A Câmara Legislativa do Distrito Federal do Brasil aprovou na terça-feira um projeto que autoriza o governo local a socorrer o Banco de Brasília (BRB), seu banco estatal, após pesados prejuízos ligados a negociações com o extinto Banco Master. A votação, que passou por 14 votos a 10 em ambos os turnos, ocorreu após quase 12 horas de lobby a portas fechadas do presidente do BRB e desencadeou imediata retaliação política do governador contra dissidentes de sua base aliada.
Um Banco à Beira do Colapso
O projeto de lei, numerado PL 2.175/2026, autoriza o governo do Distrito Federal a capitalizar o BRB por meio de uma combinação de aportes diretos de capital, venda de bens públicos e um empréstimo de até R$ 6,6 bilhões (aproximadamente US$ 1,1 bilhão) do Fundo Garantidor de Créditos (FGC) do Brasil ou de outras instituições financeiras, usando nove imóveis públicos como garantia. A crise do BRB decorre de bilhões de reais em carteiras de crédito que o banco comprou do Banco Master entre 2024 e 2025 — transações que a Polícia Federal sinalizou como irregulares ou sem garantias reais.
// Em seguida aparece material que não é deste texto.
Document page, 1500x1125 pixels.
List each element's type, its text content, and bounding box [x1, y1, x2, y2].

O Banco Central do Brasil havia alertado o governo do Distrito Federal que, sem a recapitalização, o BRB corria o risco de violar o Índice de Basileia — o padrão internacional de adequação de capital bancário — o que poderia, em última instância, levar ao fechamento do banco, segundo o R7. O presidente do BRB, Nelson Antônio de Souza, disse aos parlamentares durante uma sessão maratona na véspera da votação que o banco “deixaria de existir” sem o resgate, alertando que programas sociais, transporte público, distribuição de medicamentos e empréstimos a servidores públicos, todos operados por meio do BRB, parariam completamente.
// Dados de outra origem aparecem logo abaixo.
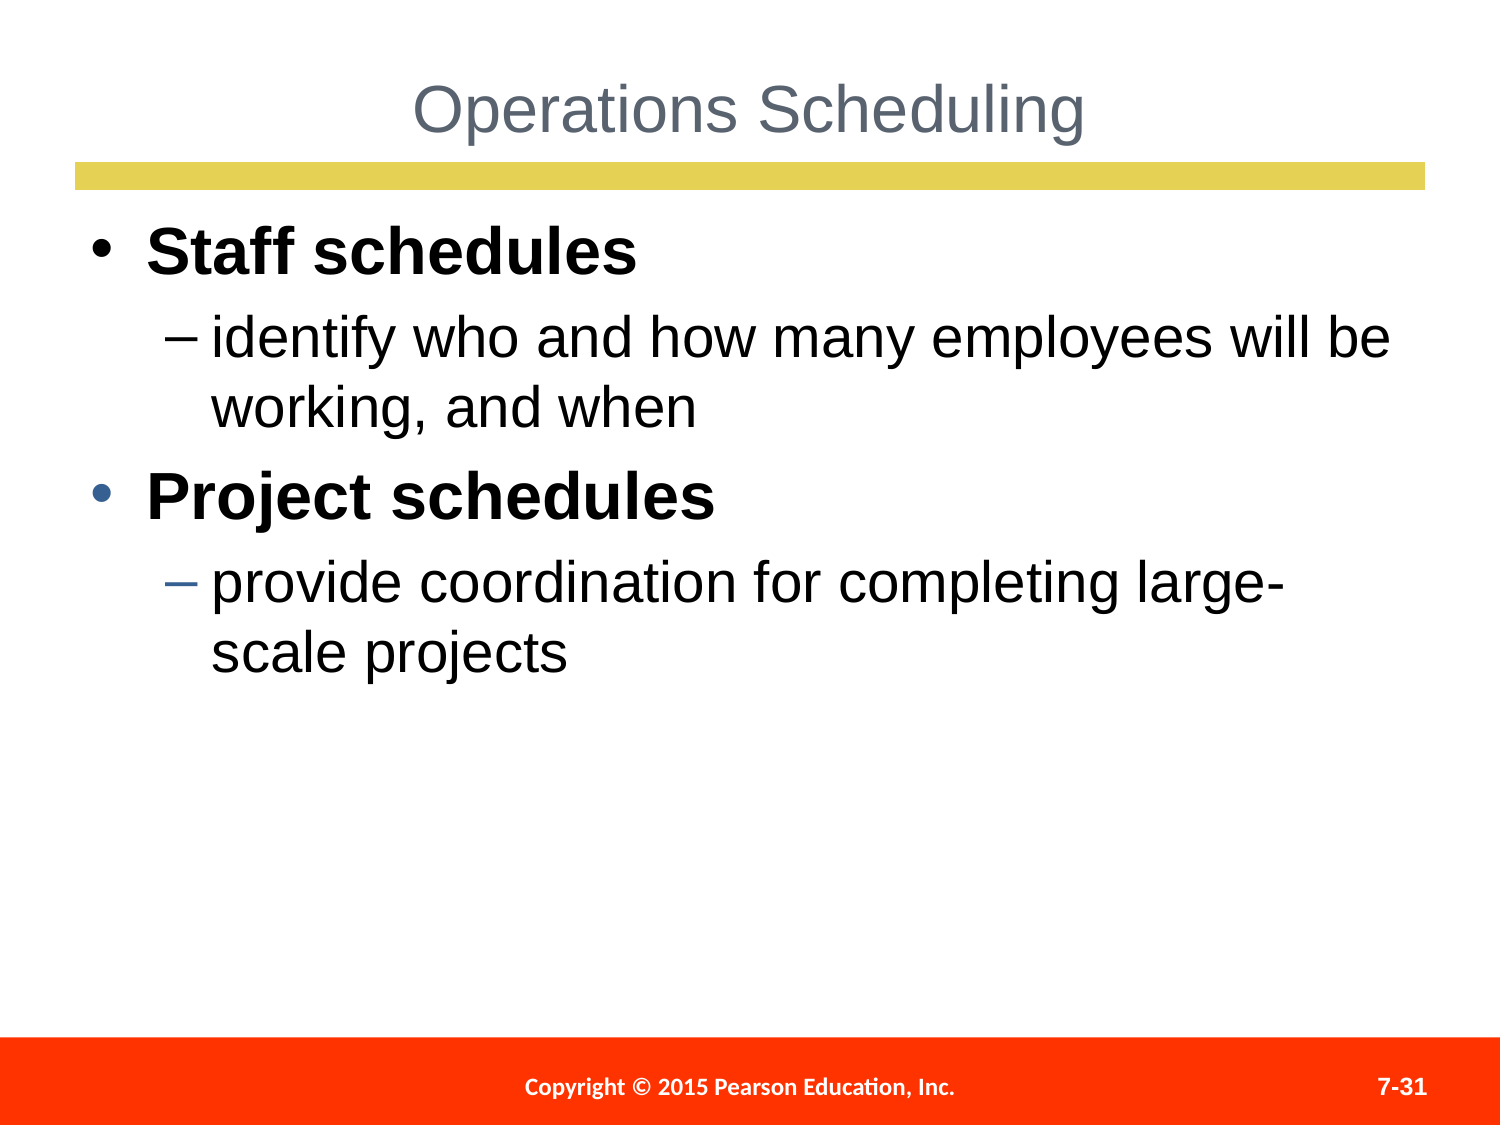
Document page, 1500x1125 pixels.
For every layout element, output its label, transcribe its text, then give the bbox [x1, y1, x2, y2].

list Staff schedules identify who and how many employees will be working, and when Project schedules provide coordination for completing large-scale projects [74, 199, 1426, 1006]
title Operations Scheduling [74, 12, 1426, 199]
O projeto foi aprovado apesar das objeções da própria equipe técnica da assembleia legislativa, que havia recomendado sua rejeição alegando que poderia configurar “dilapidação do patrimônio público”, segundo estudo divulgado pelo G1. Parlamentares da oposição, incluindo membros do PT e PSOL, votaram contra a medida, e alguns indicaram que iriam contestá-la junto ao Ministério Público.
O governador Ibaneis Rocha, do partido MDB, não perdeu tempo em punir aliados que romperam com a base. Em 30 minutos após a votação final, uma edição especial do Diário Oficial do Distrito Federal publicou a exoneração de quatro comissionados ligados a parlamentares que votaram contra, de acordo com o G1. O mais atingido foi o deputado Thiago Manzoni, do partido PL, que perdeu três comissionados. “É política. Ou você está com a coalizão ou não está. Haverá mais”, disse Rocha à TV Globo.
O Que Vem a Seguir
O BRB propôs separadamente um aumento de capital de até R$ 8,86 bilhões por meio de uma nova emissão de ações a R$ 5,29 por ação, que será discutido em assembleia de acionistas no dia 18 de março, segundo a CNN Brasil. O banco pretende ter uma solução implementada até 31 de março, quando divulga seus resultados anuais de 2025 e espera detalhar a extensão total das perdas relacionadas ao caso Banco Master.